Bu günlerde köy şölenleri başladı. Şehrin stresinden bunalan, doğduğu ve büyüdüğü köyünün özlemiyle yanan, köylerin o sakin ve huzur veren ikliminden istifade etmek isteyen insanlar, bir dernek çatısı altında bir araya gelerek köy şöleni düzenlemekte ve yeni nesillerin geçmişiyle bağ kurmalarını sağlamaktadırlar. Birlik ve dirliğimiz için, gelenek ve göreneklerimizin yaşatılması için adeta ilaç gibidir köy şölenleri. Şehirlere göç eden Anadolu köylüleri şölen düzenlemek ve buralara katılmak için adeta yarış halindedir. Çünkü insanlar şehirlerin monoton  ve sıkıcı hayatından bunalmakta, fıtratları gereği geçmişine özlem duymaktadır.

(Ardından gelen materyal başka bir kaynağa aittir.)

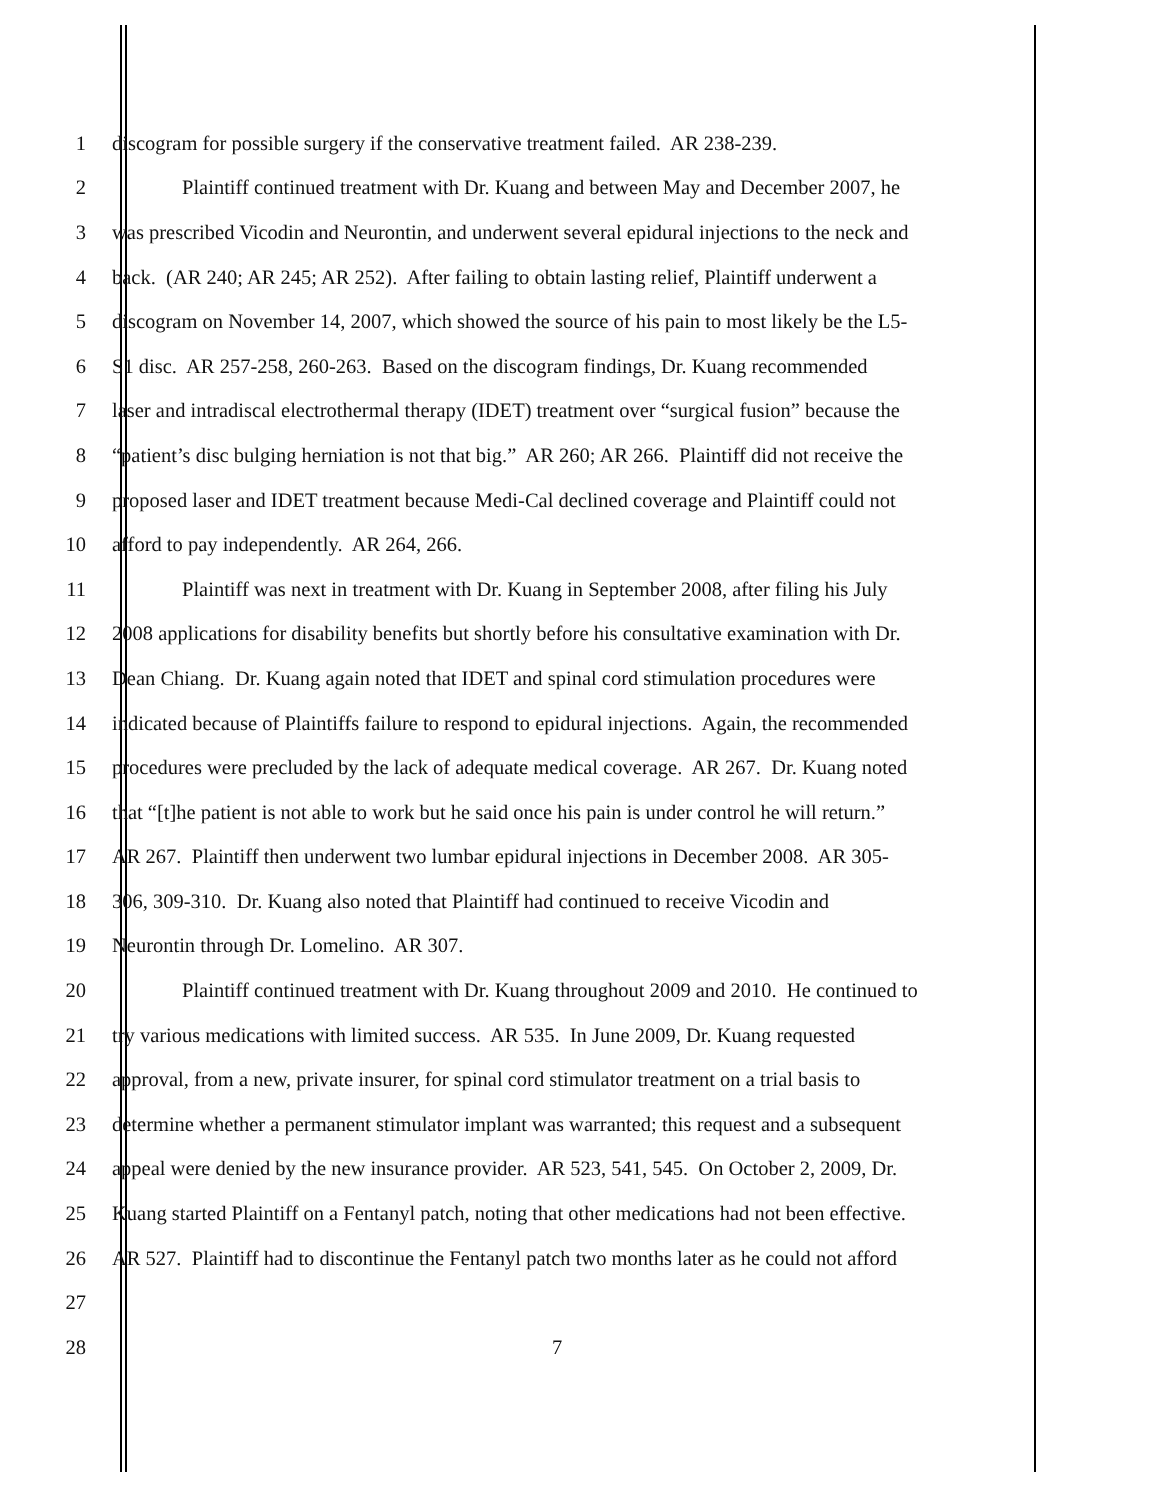1 discogram for possible surgery if the conservative treatment failed. AR 238-239.
2 Plaintiff continued treatment with Dr. Kuang and between May and December 2007, he
3 was prescribed Vicodin and Neurontin, and underwent several epidural injections to the neck and
4 back. (AR 240; AR 245; AR 252). After failing to obtain lasting relief, Plaintiff underwent a
5 discogram on November 14, 2007, which showed the source of his pain to most likely be the L5-
6 S1 disc. AR 257-258, 260-263. Based on the discogram findings, Dr. Kuang recommended
7 laser and intradiscal electrothermal therapy (IDET) treatment over “surgical fusion” because the
8 “patient’s disc bulging herniation is not that big.” AR 260; AR 266. Plaintiff did not receive the
9 proposed laser and IDET treatment because Medi-Cal declined coverage and Plaintiff could not
10 afford to pay independently. AR 264, 266.
11 Plaintiff was next in treatment with Dr. Kuang in September 2008, after filing his July
12 2008 applications for disability benefits but shortly before his consultative examination with Dr.
13 Dean Chiang. Dr. Kuang again noted that IDET and spinal cord stimulation procedures were
14 indicated because of Plaintiffs failure to respond to epidural injections. Again, the recommended
15 procedures were precluded by the lack of adequate medical coverage. AR 267. Dr. Kuang noted
16 that “[t]he patient is not able to work but he said once his pain is under control he will return.”
17 AR 267. Plaintiff then underwent two lumbar epidural injections in December 2008. AR 305-
18 306, 309-310. Dr. Kuang also noted that Plaintiff had continued to receive Vicodin and
19 Neurontin through Dr. Lomelino. AR 307.
20 Plaintiff continued treatment with Dr. Kuang throughout 2009 and 2010. He continued to
21 try various medications with limited success. AR 535. In June 2009, Dr. Kuang requested
22 approval, from a new, private insurer, for spinal cord stimulator treatment on a trial basis to
23 determine whether a permanent stimulator implant was warranted; this request and a subsequent
24 appeal were denied by the new insurance provider. AR 523, 541, 545. On October 2, 2009, Dr.
25 Kuang started Plaintiff on a Fentanyl patch, noting that other medications had not been effective.
26 AR 527. Plaintiff had to discontinue the Fentanyl patch two months later as he could not afford
27
28 7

     Evet, İnsanlar geçmişini, geçmişte yaşadıklarını unutmak istemiyor, unutulmasına da gönül razı olmuyor. Bu millet binlerce yıldır ayakta ise, işte geçmişle ve gelecek arasında kurduğu bu güçlü bağlar yüzündendir. Bizim kültürümüzde sılayı rahim farzdır, vatan sevgisi imandan sayılmıştır. Doğduğumuz toprağın adı "anavatandır", o hep hatıralarımızda canlıdır. Mezar ziyaretleri vazgeçilmezimizdir. İşte köy şenlikleri bu kültürümüzün yaşaması içindir. Bu şenliklerde sofralar kurulmakta, eğlenceler düzenlenmekte, birlik ve kardeşlik konuşmaları yapılmakta,  birbirini bilmeyen ve görmeyen köylüler burada görüşmekte ve tanışmakta ve akrabalıklar hatırlanmaktadır. Bu amaçlarla köyümüz Armutlu'nun da he yıl şöleni yapılmakta, bizler de bu şölene elimiz kanda olsa katılmaktayız. Gazetemizin sahibi olan Ahmet Özer Bey'in de köyü olan Armutlu, bu yıl da 30 Haziran pazar günü bir şölen düzenledi, kır pikniği şeklinde düzenlenen şölende köylüler güzel bir orman manzarası içinde bir araya geldi ve hoşça bir gün geçirdiler. Her şölende olduğu gibi ben de köyüm üzerine yazdığım bir şiir okudum, bu şiiri siz okuyucularımla da paylaşmak istiyorum:

           DİLİ KÖYÜMÜN

 Kimler geldi-geçti, neler yaşandı,

 Olsa da söylese dili köyümün.

 Baba ocağımdır, ana vatandır,

 Her taşı hatıra dolu köyümün.

                               

                        Andıkça içime saplanır kama,

                        Baktıkça yanarım doğduğum dama,

                        Her köyde çiçekle gül biter ama,

                        Bana başka kokar gülü köyümün.

 Mezarım burada, özüm burada,

 Şehirde bunalsam çözüm burada,

 Kırk yıl uzak kalsam gözüm burada,

 Bana ipek halı çulu köyümün.

                          Çok doktoru, avukatı, hocası,

                          Okumaktır gençlerimin sevdası,

                          Milletvekiliydi Hüsnü Tuna'sı,

                          Meclise uzandı eli köyümün.

Gördüm kiremitli bayırlı damlar,

Kalmamış yastıkla tıkanan camlar,

Yollarda hep motor sesleri çınlar,

Anırmaz eşeği, malı köyümün.

                         Taşlarında çil çil keklikler öter,

                         Deresinde yeşil çıtlıklar biter,

                         Yüzmesine Kocabayır'ı yeter,

                         Olmasın denizi- gölü köyümün.

 Amasya, sitalgin, golden elması,

Çileğinin özeldir aroması,

Dökülgen üzümü, pekmez helvası,

Sanırlar ki Anzer balı köyümün.

                    Öğütçü Recep'im, bilen var şükür,

                    Gelirsem "hoş geldin” diyen var şükür,

                    Köyümde yürekten seven var şükür,

                    Şairi, yazarı, dili köyümün.